Brigitte Lorenz’s Little Midwinter Fundraiser

TBF stall at local market

When I became aware that the funding for the yellow beans for the Shan Camp was seriously threatened by the shortage of funds from the usual sponsor I put my thinking hat on and talked to some friends.

We came up with the spontaneous idea of a little midwinter party ‘with a benefit’ for the people of the Shan camp who are relying on the yellow beans as a source of their protein requirement.

Soon the invites were floating via cyber space to all our friends, inclusive of encouragement for poems, music and some financial contribution for a good cause. And people came and contributed in all manners: a couple delighted everybody with some exquisite music, some others with wonderful poetry, written by themselves or recited from famous poets.

Some of our postcards on sale for donations

I showed some pictures of the camp and the yellow bean distribution and talked a bit about the plight of the camp people. We sold some of the products of the camp weaving centre in exchange for donations. It was a very lively and enjoyable affair.

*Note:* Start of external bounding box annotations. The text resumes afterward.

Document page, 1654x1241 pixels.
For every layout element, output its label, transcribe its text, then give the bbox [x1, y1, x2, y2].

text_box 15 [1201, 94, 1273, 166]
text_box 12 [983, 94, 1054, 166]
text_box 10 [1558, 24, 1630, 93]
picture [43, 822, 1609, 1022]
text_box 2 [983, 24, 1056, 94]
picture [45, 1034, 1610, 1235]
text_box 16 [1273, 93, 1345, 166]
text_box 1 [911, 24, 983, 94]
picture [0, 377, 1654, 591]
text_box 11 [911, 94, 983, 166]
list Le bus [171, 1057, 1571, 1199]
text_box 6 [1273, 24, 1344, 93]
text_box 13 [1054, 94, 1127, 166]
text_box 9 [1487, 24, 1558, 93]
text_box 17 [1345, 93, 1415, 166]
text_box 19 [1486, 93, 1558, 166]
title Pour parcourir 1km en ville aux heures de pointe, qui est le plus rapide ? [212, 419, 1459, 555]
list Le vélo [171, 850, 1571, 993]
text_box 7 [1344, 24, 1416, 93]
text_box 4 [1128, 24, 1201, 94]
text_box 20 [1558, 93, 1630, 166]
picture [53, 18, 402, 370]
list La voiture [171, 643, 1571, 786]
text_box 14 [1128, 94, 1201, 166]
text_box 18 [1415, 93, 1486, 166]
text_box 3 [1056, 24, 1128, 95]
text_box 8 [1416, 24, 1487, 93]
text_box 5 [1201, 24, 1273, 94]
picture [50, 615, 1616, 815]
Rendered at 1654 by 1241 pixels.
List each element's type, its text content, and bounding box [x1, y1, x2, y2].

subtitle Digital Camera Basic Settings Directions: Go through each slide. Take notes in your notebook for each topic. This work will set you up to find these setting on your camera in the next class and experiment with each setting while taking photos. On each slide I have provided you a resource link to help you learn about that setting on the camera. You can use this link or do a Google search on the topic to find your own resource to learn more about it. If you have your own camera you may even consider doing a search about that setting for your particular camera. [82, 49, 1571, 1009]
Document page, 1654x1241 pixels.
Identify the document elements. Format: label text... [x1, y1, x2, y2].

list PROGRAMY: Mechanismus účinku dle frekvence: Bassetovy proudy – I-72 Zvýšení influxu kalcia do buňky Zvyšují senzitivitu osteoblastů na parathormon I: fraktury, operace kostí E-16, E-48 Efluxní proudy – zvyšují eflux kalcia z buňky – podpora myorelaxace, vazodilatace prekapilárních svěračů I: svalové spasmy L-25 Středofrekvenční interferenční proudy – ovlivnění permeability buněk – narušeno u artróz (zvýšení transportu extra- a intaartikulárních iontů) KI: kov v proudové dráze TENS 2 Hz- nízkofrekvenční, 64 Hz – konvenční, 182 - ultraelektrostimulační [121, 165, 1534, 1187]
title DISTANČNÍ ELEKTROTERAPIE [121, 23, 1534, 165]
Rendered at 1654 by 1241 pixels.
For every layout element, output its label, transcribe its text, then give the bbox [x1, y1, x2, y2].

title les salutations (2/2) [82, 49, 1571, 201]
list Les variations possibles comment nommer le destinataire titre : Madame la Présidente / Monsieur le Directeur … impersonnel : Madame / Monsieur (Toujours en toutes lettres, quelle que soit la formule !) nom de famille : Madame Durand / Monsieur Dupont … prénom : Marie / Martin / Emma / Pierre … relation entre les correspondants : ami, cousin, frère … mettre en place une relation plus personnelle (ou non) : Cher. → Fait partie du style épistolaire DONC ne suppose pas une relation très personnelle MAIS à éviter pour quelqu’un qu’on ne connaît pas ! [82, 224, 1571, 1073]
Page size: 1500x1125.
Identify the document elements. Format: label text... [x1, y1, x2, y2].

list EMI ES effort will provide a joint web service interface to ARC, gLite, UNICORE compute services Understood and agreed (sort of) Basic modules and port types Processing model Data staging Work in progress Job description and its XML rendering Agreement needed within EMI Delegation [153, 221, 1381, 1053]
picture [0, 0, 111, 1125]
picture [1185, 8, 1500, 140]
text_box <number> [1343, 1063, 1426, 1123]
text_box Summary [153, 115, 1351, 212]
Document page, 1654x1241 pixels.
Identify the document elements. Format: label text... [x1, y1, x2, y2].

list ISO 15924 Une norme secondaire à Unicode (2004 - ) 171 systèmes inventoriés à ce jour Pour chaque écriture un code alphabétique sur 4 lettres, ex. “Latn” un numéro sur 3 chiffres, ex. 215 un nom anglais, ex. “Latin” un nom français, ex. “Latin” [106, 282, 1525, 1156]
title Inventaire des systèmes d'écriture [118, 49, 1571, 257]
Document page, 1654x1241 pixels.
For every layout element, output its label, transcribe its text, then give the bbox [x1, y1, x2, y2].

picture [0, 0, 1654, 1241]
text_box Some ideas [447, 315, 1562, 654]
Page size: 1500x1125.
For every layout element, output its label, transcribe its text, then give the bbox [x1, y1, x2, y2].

At the end of the evening people did not want to leave. The room was full of warm feelings and happy faces. The contents of our glass jar together with the donations made directly into the account were enough to support the yellow beans project for 3 more months (NZ$ 350).

Some people set up automatic payments, which is the best way to help us at TBF to keep our commitments. For only NZ$ 20 a month also you could help provide 100 people with their rations of yellow beans.

Iona and Tom at the Chiang Mai fundraiser

I certainly was very encouraged by the outcome of our little fundraiser and will endeavour again to raise more funds for a good cause.

Nadia Danti’s Fundraising Dinner for Education

When the ‘Keep 28 at Risk Cambodian Girls in School’ project was launched on Global Giving, I organised a dinner to raise awareness and funds. This was to assist The Branch Foundation (TBF) and The Cambodian Centre for the Protection of Children’s Rights (CCPCR) plan to provide safety, education and opportunities for 28 girls in Phnom Penh who have been subjected to sex-trafficking and other forms of abuse.

A good friend and I cooked dinner for all my family and friends. The dinner provided a casual environment for everyone to talk comfortably and openly about the project and ultimately contribute to ensuring these girls have access to a safe environment and education.

The weaving centre's scarves were especially popular

Internet was made available on the night for people to donate at their own discretion and for those not able to attend, project details and links on how they could donate were sent to them. A total of AU$ 500 was raised.

I believe that something so simple as cooking a meal for friends and family is an effective way to raise awareness and get people talking about issues which they can then pass on to others. I still have people asking me how the project is going and I hope this event will become a regular occurrence amongst my circle of friends and family to continually support TBF’s projects.